• **Paginatekst**
_ _ _ _ _
Het oordeel van de rechtbank
6. De rechtbank stelt vast dat [eiseres] in haar beroepschrift heeft aangevoerd dat zij van mening is dat de terugvordering moet worden verlaagd naar € 7.868,51. [eiseres] heeft hier echter geen nieuwe beroepsgronden over aangevoerd. De rechtbank ziet daarom geen aanleiding om hierover nu anders te oordelen dan de rechtbank in de uitspraak van
25 augustus 2020 heeft geoordeeld.
7. De rechtbank stelt vervolgens vast dat alleen nog het bedrag dat wordt teruggevorderd over de maand mei 2018 in geschil is. Volgens het college moet er over deze maand een bedrag van € 778,05 worden teruggevorderd. [eiseres] stelt dat een lager bedrag zou moeten worden teruggevorderd, namelijk € 330,-.
8. Het college heeft op zitting toegelicht op welke wijze de terugvordering over de maand mei 2018 is berekend. De bijstandsuitkering van [eiseres] is herzien over de periode 1 september 2015 tot en met 17 mei 2018. Aan [eiseres] is per 18 mei 2018 een nieuwe bijstandsuitkering toegekend. Omdat [eiseres] al over de periode 18 mei 2018 tot en met
31 mei 2018 bijstand heeft ontvangen is, naast het bedrag van € 330,- aan inkomsten, een bedrag van € 448,05 over de periode 18 mei 2018 tot en met 31 mei 2018 teruggevorderd. [eiseres] zou anders tweemaal bijstand ontvangen over deze periode.
_ _ _ _ _
• **Opdracht**
Beantwoord deze vragen met de tekst over de terugvordering:
(a) Naar welk bedrag moet de terugvordering volgens het beroepschrift worden verlaagd?
(b) Welk bedrag wil het college over mei 2018 terugvorderen?
(c) Per welke datum is een nieuwe bijstandsuitkering toegekend?
De regels hieronder hebben niets met deze tekst te maken.

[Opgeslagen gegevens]
_ _ _ _ _
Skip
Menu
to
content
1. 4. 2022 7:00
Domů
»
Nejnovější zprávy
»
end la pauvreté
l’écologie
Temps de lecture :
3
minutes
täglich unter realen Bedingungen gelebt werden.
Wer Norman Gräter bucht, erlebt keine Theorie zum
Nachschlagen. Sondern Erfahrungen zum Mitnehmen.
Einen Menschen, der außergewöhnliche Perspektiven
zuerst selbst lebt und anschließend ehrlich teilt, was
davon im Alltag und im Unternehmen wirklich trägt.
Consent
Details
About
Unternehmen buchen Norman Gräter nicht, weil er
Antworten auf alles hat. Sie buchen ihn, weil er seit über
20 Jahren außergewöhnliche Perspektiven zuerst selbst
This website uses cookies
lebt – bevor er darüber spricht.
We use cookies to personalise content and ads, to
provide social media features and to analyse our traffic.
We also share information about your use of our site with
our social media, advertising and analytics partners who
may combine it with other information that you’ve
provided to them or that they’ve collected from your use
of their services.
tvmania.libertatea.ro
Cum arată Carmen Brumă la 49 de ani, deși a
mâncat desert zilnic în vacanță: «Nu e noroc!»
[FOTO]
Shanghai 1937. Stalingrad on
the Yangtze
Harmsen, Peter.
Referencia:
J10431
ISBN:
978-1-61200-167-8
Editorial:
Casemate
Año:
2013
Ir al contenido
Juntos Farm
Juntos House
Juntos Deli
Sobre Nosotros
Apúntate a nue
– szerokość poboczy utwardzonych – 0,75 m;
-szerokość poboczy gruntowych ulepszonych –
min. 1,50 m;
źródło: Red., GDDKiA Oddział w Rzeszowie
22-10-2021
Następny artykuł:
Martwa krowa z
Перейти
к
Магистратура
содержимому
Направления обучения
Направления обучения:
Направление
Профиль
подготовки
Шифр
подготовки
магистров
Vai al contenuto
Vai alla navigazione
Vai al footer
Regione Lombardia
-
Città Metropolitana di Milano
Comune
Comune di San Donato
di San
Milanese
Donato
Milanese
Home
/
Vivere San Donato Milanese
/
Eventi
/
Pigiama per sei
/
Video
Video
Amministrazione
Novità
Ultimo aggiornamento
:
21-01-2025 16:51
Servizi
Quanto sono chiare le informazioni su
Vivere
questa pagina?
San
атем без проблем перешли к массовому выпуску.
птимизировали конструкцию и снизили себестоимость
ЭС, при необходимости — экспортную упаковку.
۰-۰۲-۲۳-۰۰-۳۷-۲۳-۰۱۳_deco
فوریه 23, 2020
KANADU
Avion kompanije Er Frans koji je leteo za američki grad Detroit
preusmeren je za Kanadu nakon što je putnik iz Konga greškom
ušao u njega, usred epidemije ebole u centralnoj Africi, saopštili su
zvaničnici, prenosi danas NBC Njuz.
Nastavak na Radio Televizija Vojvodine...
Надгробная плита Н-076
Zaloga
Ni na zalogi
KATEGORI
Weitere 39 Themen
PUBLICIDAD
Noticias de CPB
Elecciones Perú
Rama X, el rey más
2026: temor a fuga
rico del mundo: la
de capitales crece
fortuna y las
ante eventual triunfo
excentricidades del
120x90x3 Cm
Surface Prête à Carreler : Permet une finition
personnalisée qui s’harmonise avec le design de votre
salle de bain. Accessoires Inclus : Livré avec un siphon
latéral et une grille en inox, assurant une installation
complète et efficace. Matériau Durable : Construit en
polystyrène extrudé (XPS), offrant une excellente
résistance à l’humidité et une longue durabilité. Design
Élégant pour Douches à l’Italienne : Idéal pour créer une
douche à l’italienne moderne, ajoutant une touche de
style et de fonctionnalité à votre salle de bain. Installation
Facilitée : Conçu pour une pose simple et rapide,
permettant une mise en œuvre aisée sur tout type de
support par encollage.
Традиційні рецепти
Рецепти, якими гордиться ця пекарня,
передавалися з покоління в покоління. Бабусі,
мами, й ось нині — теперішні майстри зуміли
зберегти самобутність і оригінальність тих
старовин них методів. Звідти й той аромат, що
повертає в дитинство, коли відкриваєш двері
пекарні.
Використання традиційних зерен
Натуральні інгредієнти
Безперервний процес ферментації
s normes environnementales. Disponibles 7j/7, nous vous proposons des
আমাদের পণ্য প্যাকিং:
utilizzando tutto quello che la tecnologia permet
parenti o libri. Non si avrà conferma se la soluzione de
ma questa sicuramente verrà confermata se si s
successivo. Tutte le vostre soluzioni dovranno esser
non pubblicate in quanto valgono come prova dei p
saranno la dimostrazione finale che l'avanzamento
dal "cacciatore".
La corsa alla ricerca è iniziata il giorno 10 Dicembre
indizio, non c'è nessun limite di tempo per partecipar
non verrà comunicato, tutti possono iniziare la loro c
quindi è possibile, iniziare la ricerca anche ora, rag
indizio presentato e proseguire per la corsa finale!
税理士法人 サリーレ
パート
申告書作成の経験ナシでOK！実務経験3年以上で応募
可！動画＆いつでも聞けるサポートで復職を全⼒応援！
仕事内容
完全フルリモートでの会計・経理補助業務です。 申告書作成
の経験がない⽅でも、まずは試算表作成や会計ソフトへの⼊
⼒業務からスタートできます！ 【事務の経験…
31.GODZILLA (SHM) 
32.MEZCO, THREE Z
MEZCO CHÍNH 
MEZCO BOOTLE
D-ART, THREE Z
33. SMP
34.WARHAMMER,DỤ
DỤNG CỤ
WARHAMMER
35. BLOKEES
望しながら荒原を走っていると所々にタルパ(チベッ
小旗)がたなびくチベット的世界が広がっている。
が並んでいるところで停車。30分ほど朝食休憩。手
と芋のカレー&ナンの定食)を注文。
_ _ _ _ _
• **Antwoord**
(a) € 7.868,51
(b) € 778,05
(c) 18 mei 2018